In consequence, I strongly disagree with the decision of some lawmakers to boycott the ceremony. Rather than saying something constructive about the electoral process, their absence will undermine the very thing they purport to value. What sort of a message is it to constituents, when elected representatives thumb their noses at one of the defining moments of our constitutional republic?
Rather than saying something constructive about the electoral process, their absence will undermine the very thing they purport to value…
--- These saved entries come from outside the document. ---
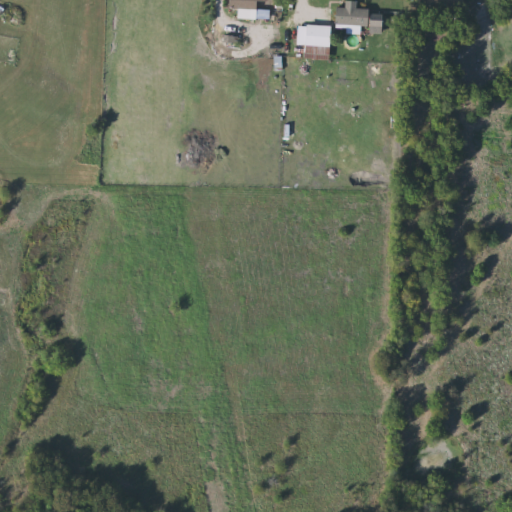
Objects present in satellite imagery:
road: (220, 2)
road: (313, 6)
building: (240, 8)
building: (240, 8)
building: (348, 16)
building: (348, 16)
building: (310, 41)
building: (310, 41)
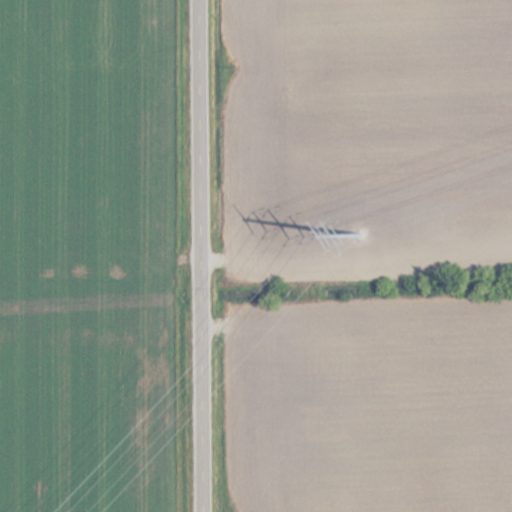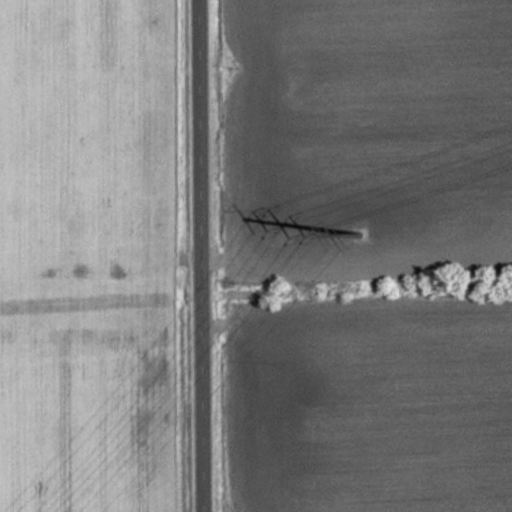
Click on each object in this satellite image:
power tower: (358, 238)
road: (207, 255)
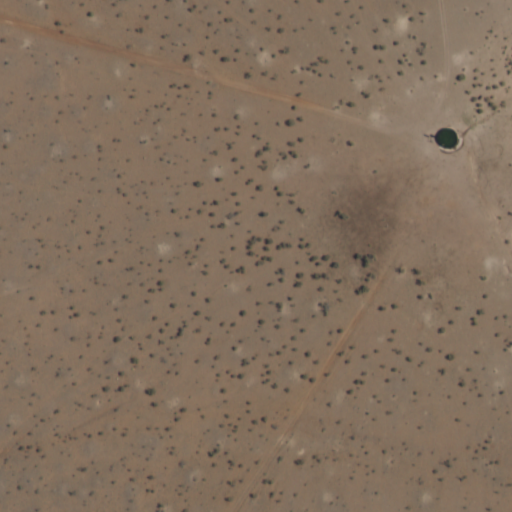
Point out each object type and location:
road: (448, 76)
road: (278, 98)
storage tank: (449, 140)
road: (345, 337)
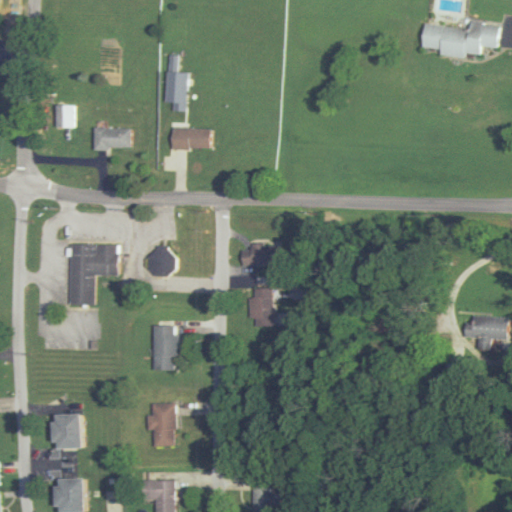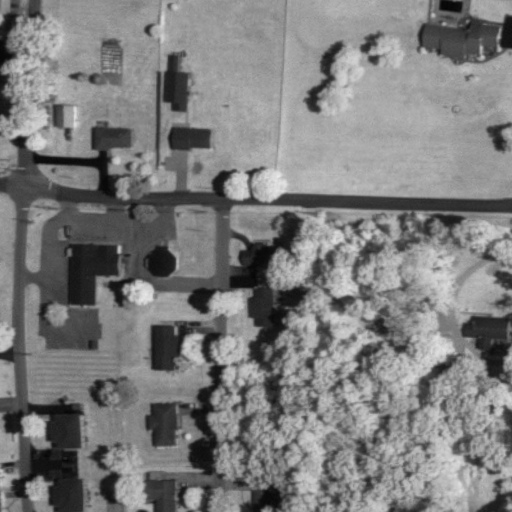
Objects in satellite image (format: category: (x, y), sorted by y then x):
building: (1, 14)
building: (465, 38)
road: (13, 46)
road: (25, 93)
building: (69, 115)
building: (119, 138)
building: (198, 138)
road: (10, 185)
road: (266, 199)
building: (268, 253)
building: (166, 260)
building: (95, 270)
building: (270, 307)
building: (497, 328)
building: (172, 347)
building: (169, 424)
building: (77, 432)
building: (1, 473)
road: (201, 483)
building: (269, 493)
building: (80, 495)
building: (170, 496)
building: (2, 501)
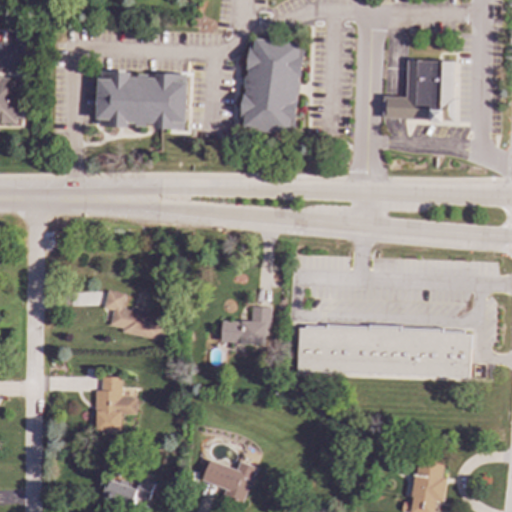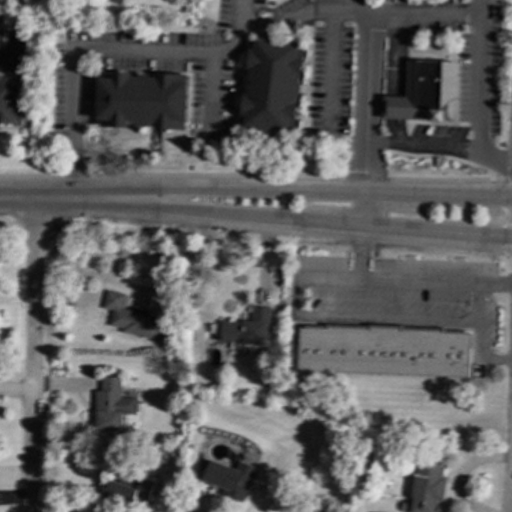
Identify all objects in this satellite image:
road: (256, 0)
road: (357, 14)
road: (10, 50)
road: (333, 68)
building: (271, 85)
building: (272, 86)
building: (423, 93)
building: (423, 93)
building: (8, 100)
building: (8, 100)
building: (141, 100)
building: (142, 100)
road: (365, 122)
road: (436, 148)
road: (491, 160)
road: (511, 166)
road: (510, 169)
road: (256, 175)
road: (507, 178)
road: (273, 187)
road: (17, 197)
road: (273, 220)
road: (310, 282)
road: (407, 282)
building: (132, 318)
building: (133, 319)
road: (389, 321)
road: (478, 322)
building: (247, 328)
building: (247, 328)
building: (383, 350)
building: (383, 351)
road: (32, 355)
road: (495, 361)
building: (111, 405)
building: (111, 406)
building: (229, 478)
building: (229, 479)
building: (426, 483)
building: (426, 484)
building: (125, 492)
building: (126, 493)
road: (510, 499)
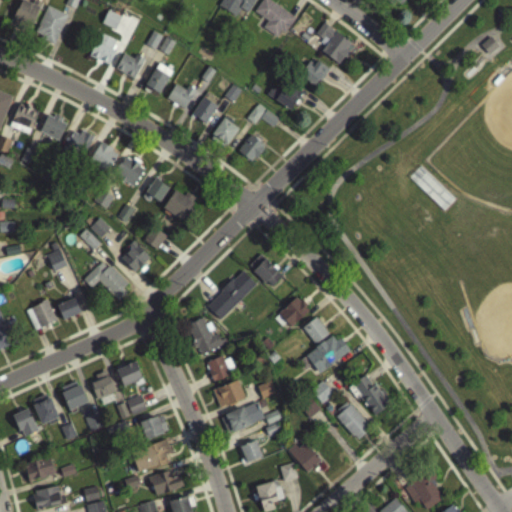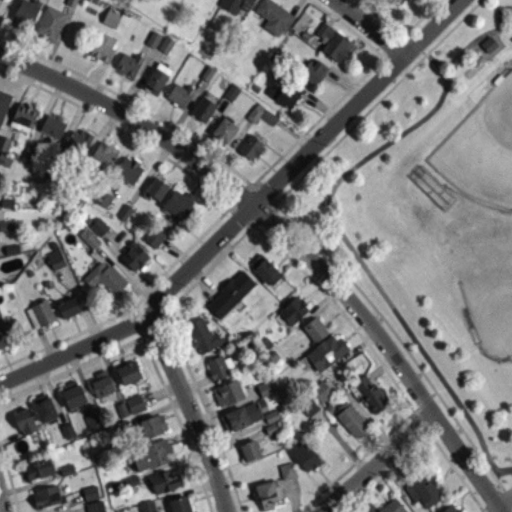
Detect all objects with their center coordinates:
building: (37, 0)
building: (206, 0)
building: (206, 0)
road: (394, 0)
building: (395, 3)
building: (396, 3)
building: (72, 4)
building: (72, 4)
building: (235, 7)
building: (236, 8)
building: (23, 20)
building: (23, 20)
building: (272, 22)
building: (272, 22)
building: (109, 24)
building: (109, 24)
building: (48, 28)
building: (49, 29)
road: (361, 30)
building: (322, 36)
building: (323, 37)
road: (399, 42)
building: (151, 44)
building: (152, 45)
road: (388, 49)
building: (487, 50)
building: (487, 50)
road: (412, 51)
building: (335, 52)
building: (335, 52)
road: (463, 52)
building: (101, 53)
building: (102, 53)
road: (380, 59)
road: (421, 59)
building: (127, 69)
building: (128, 70)
building: (312, 77)
building: (312, 78)
road: (440, 80)
building: (156, 83)
building: (157, 83)
building: (230, 98)
building: (230, 98)
building: (179, 100)
building: (179, 100)
building: (283, 100)
building: (283, 101)
road: (356, 105)
building: (3, 108)
building: (3, 108)
building: (201, 114)
building: (202, 115)
building: (260, 120)
building: (261, 121)
building: (22, 123)
building: (22, 123)
building: (51, 131)
building: (52, 132)
building: (222, 137)
building: (222, 137)
building: (76, 145)
building: (77, 146)
building: (249, 153)
building: (249, 153)
park: (480, 154)
building: (101, 161)
building: (102, 162)
building: (127, 175)
building: (127, 176)
road: (256, 189)
road: (244, 191)
road: (248, 191)
building: (155, 194)
building: (155, 195)
road: (265, 199)
road: (237, 200)
road: (271, 208)
building: (177, 209)
building: (177, 209)
road: (228, 212)
road: (271, 212)
road: (221, 217)
road: (262, 219)
road: (238, 223)
road: (254, 229)
park: (431, 229)
building: (6, 230)
road: (248, 230)
building: (6, 231)
building: (97, 232)
building: (98, 232)
road: (296, 234)
building: (152, 242)
building: (153, 242)
road: (285, 242)
building: (86, 244)
building: (87, 244)
road: (271, 249)
building: (132, 261)
building: (133, 262)
building: (54, 264)
building: (54, 265)
road: (360, 271)
building: (263, 276)
building: (264, 276)
building: (104, 284)
building: (105, 284)
park: (485, 289)
building: (228, 299)
building: (229, 300)
building: (66, 313)
building: (66, 314)
building: (291, 316)
building: (292, 317)
building: (38, 320)
building: (39, 320)
road: (140, 322)
road: (158, 323)
road: (150, 332)
building: (313, 335)
building: (313, 336)
building: (3, 341)
building: (3, 341)
road: (142, 341)
building: (202, 341)
building: (202, 342)
road: (103, 358)
building: (323, 359)
building: (323, 359)
building: (218, 373)
building: (218, 373)
building: (127, 378)
building: (127, 379)
building: (100, 392)
building: (100, 392)
building: (319, 397)
building: (319, 397)
building: (226, 398)
building: (366, 398)
building: (70, 399)
building: (227, 399)
building: (366, 399)
building: (71, 400)
road: (431, 400)
road: (421, 408)
building: (133, 409)
building: (134, 409)
building: (42, 414)
building: (309, 414)
building: (42, 415)
road: (186, 415)
building: (309, 415)
road: (412, 417)
building: (240, 422)
building: (240, 422)
building: (351, 426)
building: (23, 427)
building: (23, 427)
building: (351, 427)
building: (151, 431)
road: (421, 431)
building: (152, 432)
building: (66, 436)
building: (66, 436)
road: (428, 442)
road: (419, 451)
building: (248, 456)
building: (249, 456)
building: (149, 461)
building: (302, 461)
building: (302, 461)
road: (378, 466)
road: (487, 471)
building: (37, 474)
building: (37, 474)
building: (65, 475)
building: (65, 475)
building: (286, 477)
building: (162, 487)
building: (163, 488)
building: (421, 496)
building: (422, 496)
building: (88, 497)
building: (88, 498)
building: (266, 498)
building: (267, 498)
building: (44, 502)
building: (45, 502)
parking lot: (505, 502)
road: (507, 504)
road: (505, 506)
building: (177, 507)
building: (178, 507)
building: (391, 508)
building: (392, 508)
building: (93, 509)
building: (94, 509)
building: (145, 509)
building: (146, 509)
building: (450, 511)
building: (451, 511)
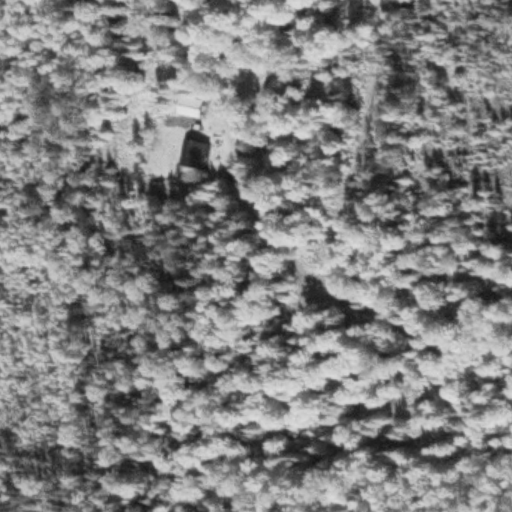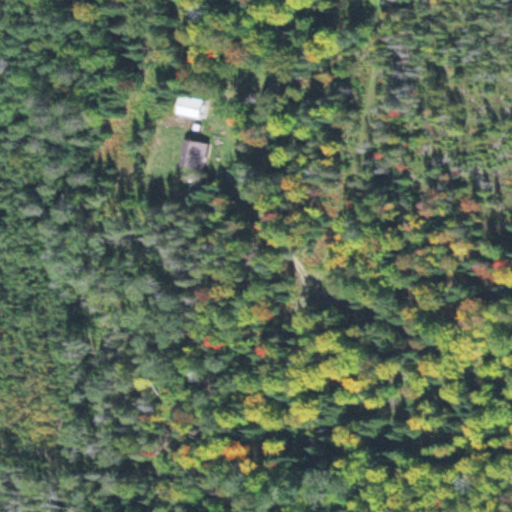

If we want better governance, then it is incumbent on those of us who care to do a better job of facilitating a well-informed electorate, and a better job of identifying and supporting well-qualified candidates who are above reproach. By and large, too few citizens of the United States have an adequate grasp of civics, demonstrate a working understanding of the balance between rights and responsibilities, or own a useful set of tools when it comes to making sound judgments regarding truth.
The absolute best defense against demagoguery (see definition) is an informed, morally sound, electorate. This means that our future depends not just on better information, but spiritual renewal too.
The absolute best defense against demagoguery is an informed, morally sound, electorate. This means that our future depends not just on better information, but spiritual renewal too.
- (Demagoguery is an appeal to people that plays on their emotions and prejudices rather than on rational understanding. Demagoguery is a manipulative approach that appeals to the worst nature of people.)
The task ahead is a tall order, granted, but I remain optimistic for a number of reasons.
- Light always defeats darkness.
- Good is stronger than evil.
- Our calling to be salt and light, and to stand as “a city on a hill” reaches into the soul of this nation, and will not be ignored.
- It is The People who make America great, not the government.
- The U.S. Constitution is a simple, masterful, clear document with a heart that is consummately more enduring than the vagaries of either the electorate or the elected.
- I believe that the impetus of liberty and the momentum of freedom outweigh and outclass any momentary leaning toward cynicism and doubt.
- And – in a parting nod to President Obama – I absolutely believe in the audacity of hope.
The U.S. Constitution is a simple, masterful, clear document with a heart that is consummately more enduring than the vagaries of either the electorate or the elected.